Harga Minyak Bergerak di Kisaran Sempit Sejak 2022, Imbas Pemangkasan Produksi OPEC+



KONTAN.CO.ID - LONDON. Harga minyak mentah brent diperdagangkan dalam kisaran sempit US$ 75-US$ 90 per barel sejak akhir tahun 2022 karena pemangkasan produksi OPEC+ membuat harga tetap rendah. Sementara kapasitas cadangan yang cukup besar, ketidakpastian permintaan dan kebijakan sanksi mencegah pasar menembus lebih tinggi.

Mengutip Reuters, Jumat (12/7), Setelah serangkaian peningkatan produksi bertahap yang dimulai pada awal tahun 2021, OPEC+ mengumumkan pengurangan produksi baru pada bulan Oktober 2022 dan sejak itu telah memangkas produksi lebih lanjut.

“Kebutuhan OPEC+ untuk mempertahankan harga stabil, meningkatkan harapan penurunan inflasi dan kemungkinan penurunan suku bunga setiap kali harga minyak turun di bawah US$ 80 memberikan tekanan pada pasar,” kata analis minyak PVM, Tamas Varga.


Baca Juga: Harga Minyak Naik Seiring Melandainya Inflasi AS, Brent Menuju Penurunan Mingguan

Analis UBS Giovanni Staunovo mengatakan, akibat pemotongan tersebut, Organisasi Negara-negara Pengekspor Minyak dan sekutunya, yang dikenal sebagai OPEC+, memiliki kapasitas cadangan yang cukup besar, dan hal ini membatasi kenaikan harga. 

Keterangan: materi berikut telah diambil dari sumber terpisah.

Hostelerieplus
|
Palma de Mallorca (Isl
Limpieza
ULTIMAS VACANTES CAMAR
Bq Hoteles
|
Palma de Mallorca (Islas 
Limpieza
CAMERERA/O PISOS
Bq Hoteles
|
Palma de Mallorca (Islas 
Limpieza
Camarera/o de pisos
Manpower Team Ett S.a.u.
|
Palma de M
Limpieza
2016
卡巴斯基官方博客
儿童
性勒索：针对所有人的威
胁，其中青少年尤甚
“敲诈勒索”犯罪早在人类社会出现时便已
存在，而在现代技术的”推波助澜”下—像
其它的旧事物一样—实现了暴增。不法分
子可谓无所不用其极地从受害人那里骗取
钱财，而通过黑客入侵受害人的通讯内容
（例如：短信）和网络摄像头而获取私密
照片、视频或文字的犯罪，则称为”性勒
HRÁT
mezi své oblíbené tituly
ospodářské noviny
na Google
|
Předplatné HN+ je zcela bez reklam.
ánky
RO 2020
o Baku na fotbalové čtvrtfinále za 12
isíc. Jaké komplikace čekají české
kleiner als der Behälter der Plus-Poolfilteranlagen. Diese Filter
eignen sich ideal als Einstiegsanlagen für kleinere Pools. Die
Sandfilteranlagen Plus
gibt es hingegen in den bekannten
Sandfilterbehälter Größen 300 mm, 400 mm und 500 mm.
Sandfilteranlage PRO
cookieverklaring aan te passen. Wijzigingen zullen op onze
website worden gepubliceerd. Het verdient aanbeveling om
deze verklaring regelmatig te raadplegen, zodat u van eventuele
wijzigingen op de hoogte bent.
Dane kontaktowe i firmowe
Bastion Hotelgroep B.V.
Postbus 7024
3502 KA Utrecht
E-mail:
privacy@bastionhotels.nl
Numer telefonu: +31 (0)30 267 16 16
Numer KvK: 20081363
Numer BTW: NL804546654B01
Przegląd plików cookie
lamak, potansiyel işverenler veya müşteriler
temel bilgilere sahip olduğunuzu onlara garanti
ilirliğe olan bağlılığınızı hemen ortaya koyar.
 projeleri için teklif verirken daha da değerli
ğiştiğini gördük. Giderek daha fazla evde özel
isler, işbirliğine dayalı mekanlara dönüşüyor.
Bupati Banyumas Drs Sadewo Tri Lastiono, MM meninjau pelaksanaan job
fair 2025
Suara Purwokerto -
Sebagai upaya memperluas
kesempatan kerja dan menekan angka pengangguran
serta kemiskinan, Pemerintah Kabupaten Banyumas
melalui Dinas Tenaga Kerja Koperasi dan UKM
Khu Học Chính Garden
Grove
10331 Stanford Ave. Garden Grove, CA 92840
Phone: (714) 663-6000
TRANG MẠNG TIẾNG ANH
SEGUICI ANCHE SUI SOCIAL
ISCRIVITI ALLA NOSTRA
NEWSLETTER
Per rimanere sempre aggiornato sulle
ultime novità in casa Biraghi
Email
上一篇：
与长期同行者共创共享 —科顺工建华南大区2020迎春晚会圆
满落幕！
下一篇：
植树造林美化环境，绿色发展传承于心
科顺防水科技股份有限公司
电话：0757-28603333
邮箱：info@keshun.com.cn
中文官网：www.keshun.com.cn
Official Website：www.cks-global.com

Badan Energi Internasional (IEA) memperkirakan kapasitas produksi cadangan berada pada level tertinggi dalam sejarah yaitu 5,8 juta barel per hari, hampir 6% dari konsumsi minyak, termasuk 3,3 juta barel per hari di Arab Saudi, 1 juta barel per hari di UEA, dan 600.000 barel per hari di Irak.

Hal ini berarti konflik di Timur Tengah, yang biasanya mendukung harga minyak karena adanya risiko gangguan pasokan yang lebih besar, hanya berdampak terbatas pada harga minyak tahun ini.

“Masyarakat bahkan tidak memperhitungkan premi risiko yang besar untuk Timur Tengah karena OPEC dan Arab Saudi mampu mengatasinya,” kata analis BNP Paribas, Aldo Spanjer.

Ketidakpastian atas pertumbuhan permintaan juga membatasi kenaikan harga.

“Saat ini kita melihat pasar minyak memiliki pasokan yang baik dengan stagnasi permintaan yang cukup nyata di negara-negara Barat dan China,” kata analis Julius Baer, ​​Norbert Ruecker.

IEA mengatakan permintaan China mengalami kontraksi pada bulan April dan Mei.

Baca Juga: Harga Minyak Naik karena Inflasi AS Mereda, Tapi Menuju Penurunan Mingguan

“Kami tidak mengalami kekurangan pasokan saat ini dan pasar telah benar-benar beralih dari dua perang yang terus berkecamuk,” kata analis RBC Capital Market, Helima Croft, merujuk pada perang Israel di Gaza dan invasi Rusia ke Ukraina.

Perang Israel-Hamas tidak menyebabkan terhentinya pasokan di wilayah tersebut, dan dampaknya hanya terbatas pada kapal-kapal yang menghindari Laut Merah akibat serangan pemberontak Houthi di Yaman.

Sanksi Barat terhadap Rusia dan pembatasan harga oleh Uni Eropa berdampak terbatas pada ekspor minyak mentah dan bahan bakar Rusia karena pembeli baru bermunculan di China dan India.